Die belangte Behörde verkannte zunächst, dass sie hinsichtlich der Deckung des Bedarfs für den Sohn der Beschwerdeführerin und für seine mit ihm im gemeinsamen Haushalt lebende Ehefrau sowie das - nach der Aktenlage 1999 geborene - Kind auf den Ausgleichszulagenrichtsatz abzustellen gehabt hätte (vgl. etwa das hg. Erkenntnis vom 29. April 2010, Zlen. 2009/21/0304 und 0305; siehe zuletzt auch das hg. Erkenntnis vom 27. Mai 2010, Zl. 2008/21/0012). Demnach wäre in Bezug auf den Bedarf des Sohnes der Beschwerdeführerin und seiner Ehefrau vom Richtsatz nach § 293 Abs. 1 lit. a sublit. aa ASVG auszugehen gewesen. Dieser hatte nach der hier maßgeblichen Fassung BGBl. I Nr. 101/2007 bei Erlassung des bekämpften Bescheides EUR 1.120,-- betragen. Unter Berücksichtigung der Unterhaltspflicht für ein minderjähriges Kind erhöht sich dieser Betrag nach § 293 Abs. 1 letzter Satz ASVG um EUR 78,29 auf EUR 1.198,29. Zur Deckung des Lebensbedarfs der Beschwerdeführerin selbst hätte - insoweit ist die belangte Behörde im Recht - ein dem Richtsatz nach § 293 Abs. 1 lit. a sublit. bb ASVG entsprechender Betrag von (damals) EUR 747,-- zur Verfügung stehen müssen. Auf Basis der im Zeitpunkt der Erlassung des angefochtenen Bescheides geltenden Rechtslage hätte damit zur Aufbringung der notwendigen Mittel ein monatliches Einkommen des Sohnes der Beschwerdeführerin von EUR 1.945,29 ausgereicht. Auch die Ansicht, Mietbelastungen des Zusammenführenden seien den erforderlichen Mitteln hinzuzurechnen, ist nämlich nach der hier maßgeblichen Rechtslage vor Inkrafttreten des Fremdenrechtsänderungsgesetzes 2009 verfehlt (vgl. dazu das hg. Erkenntnis vom 3. April 2009, Zl. 2008/22/0711, insbesondere Punkt 5.4. der Entscheidungsgründe).
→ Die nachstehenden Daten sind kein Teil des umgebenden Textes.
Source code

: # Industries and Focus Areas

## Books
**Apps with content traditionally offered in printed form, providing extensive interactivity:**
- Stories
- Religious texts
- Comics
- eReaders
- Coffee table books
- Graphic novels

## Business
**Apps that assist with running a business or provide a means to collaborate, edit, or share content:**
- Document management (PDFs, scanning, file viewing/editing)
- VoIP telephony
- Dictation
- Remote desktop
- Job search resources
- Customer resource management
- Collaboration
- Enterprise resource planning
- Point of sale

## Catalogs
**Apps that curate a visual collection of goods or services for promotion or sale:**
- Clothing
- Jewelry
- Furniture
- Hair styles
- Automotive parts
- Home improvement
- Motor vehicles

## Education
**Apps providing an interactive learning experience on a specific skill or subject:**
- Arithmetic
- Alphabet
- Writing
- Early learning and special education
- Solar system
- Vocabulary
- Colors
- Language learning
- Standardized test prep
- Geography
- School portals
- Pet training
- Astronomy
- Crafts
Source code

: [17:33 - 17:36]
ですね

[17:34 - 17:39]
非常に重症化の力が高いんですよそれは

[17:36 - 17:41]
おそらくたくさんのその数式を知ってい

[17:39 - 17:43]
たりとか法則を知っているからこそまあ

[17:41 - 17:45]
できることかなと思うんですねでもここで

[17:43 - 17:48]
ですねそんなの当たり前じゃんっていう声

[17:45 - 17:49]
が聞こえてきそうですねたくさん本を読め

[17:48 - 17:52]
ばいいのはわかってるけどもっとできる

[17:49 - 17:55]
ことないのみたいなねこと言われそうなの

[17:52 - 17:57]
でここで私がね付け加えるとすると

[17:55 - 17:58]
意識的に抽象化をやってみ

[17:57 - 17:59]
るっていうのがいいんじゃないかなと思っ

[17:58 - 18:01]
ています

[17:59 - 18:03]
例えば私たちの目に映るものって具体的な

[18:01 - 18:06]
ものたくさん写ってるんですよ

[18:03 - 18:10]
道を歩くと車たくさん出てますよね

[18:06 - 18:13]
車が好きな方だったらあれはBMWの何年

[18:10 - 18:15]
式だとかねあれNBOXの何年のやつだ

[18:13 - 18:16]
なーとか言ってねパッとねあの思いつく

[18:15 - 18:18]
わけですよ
Selbst nach den dem bekämpften Bescheid zugrundeliegenden Tatsachenannahmen bezog der Sohn der Beschwerdeführerin ein den zuvor genannten Betrag übersteigendes monatliches Durchschnittseinkommen, weshalb die belangte Behörde nicht von mangelnder Tragfähigkeit der von ihm abgegebenen Haftungserklärung hätte ausgehen dürfen. In diesem Zusammenhang ist weiter anzumerken, dass die Abweisung des Antrages der Beschwerdeführerin ungeachtet der Bezugnahme auf § 47 Abs. 3 NAG im Spruch des bekämpften Bescheides der Sache nach - der Beschwerdeführerin stehen als Einkünfte nur die Unterhaltsleistungen ihres Sohnes zur Verfügung - auf § 11 Abs. 2 Z 4 iVm Abs. 5 NAG beruhte. Die belangte Behörde hätte daher jedenfalls auch eine Beurteilung nach § 11 Abs. 3 NAG vornehmen müssen.

Aus den dargestellten Gründen ist der bekämpfte Bescheid mit Rechtswidrigkeit seines Inhaltes belastet, weshalb er gemäß § 42 Abs. 2 Z 1 VwGG aufzuheben war.

Der Spruch über den Aufwandersatz gründet sich auf die §§ 47 ff VwGG iVm der VwGH-Aufwandersatzverordnung 2008.